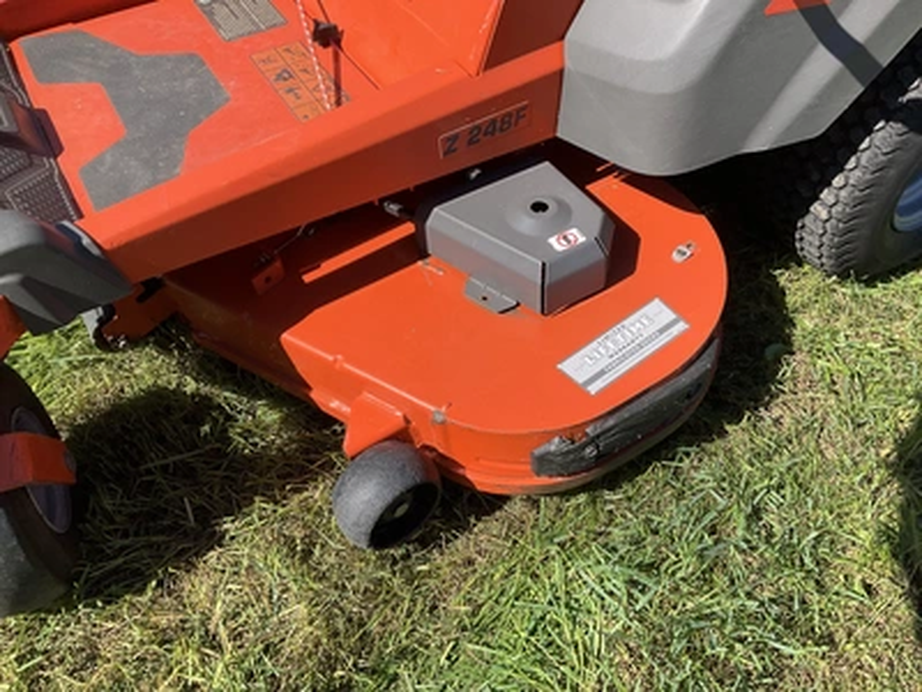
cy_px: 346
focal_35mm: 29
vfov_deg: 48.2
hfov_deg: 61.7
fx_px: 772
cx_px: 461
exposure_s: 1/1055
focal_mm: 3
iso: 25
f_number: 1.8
= = = = = = =
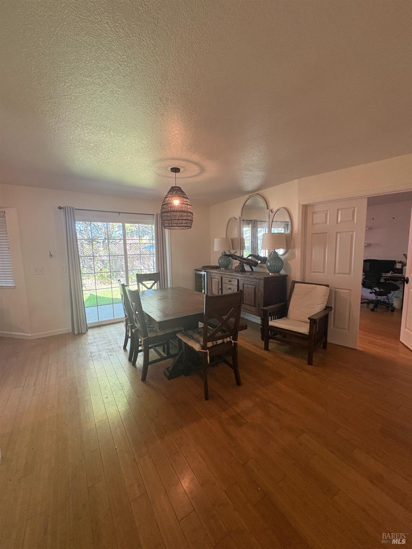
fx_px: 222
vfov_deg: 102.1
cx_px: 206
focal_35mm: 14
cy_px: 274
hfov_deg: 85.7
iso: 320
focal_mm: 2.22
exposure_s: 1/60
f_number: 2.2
= = = = = = =
Work task ▸ Would you print, exactly as written, every line above from the one holding "hfov_deg: 61.7" through the one holding "f_number: 1.8", with both included and no other lines?

Exercise answer ▸
hfov_deg: 61.7
fx_px: 772
cx_px: 461
exposure_s: 1/1055
focal_mm: 3
iso: 25
f_number: 1.8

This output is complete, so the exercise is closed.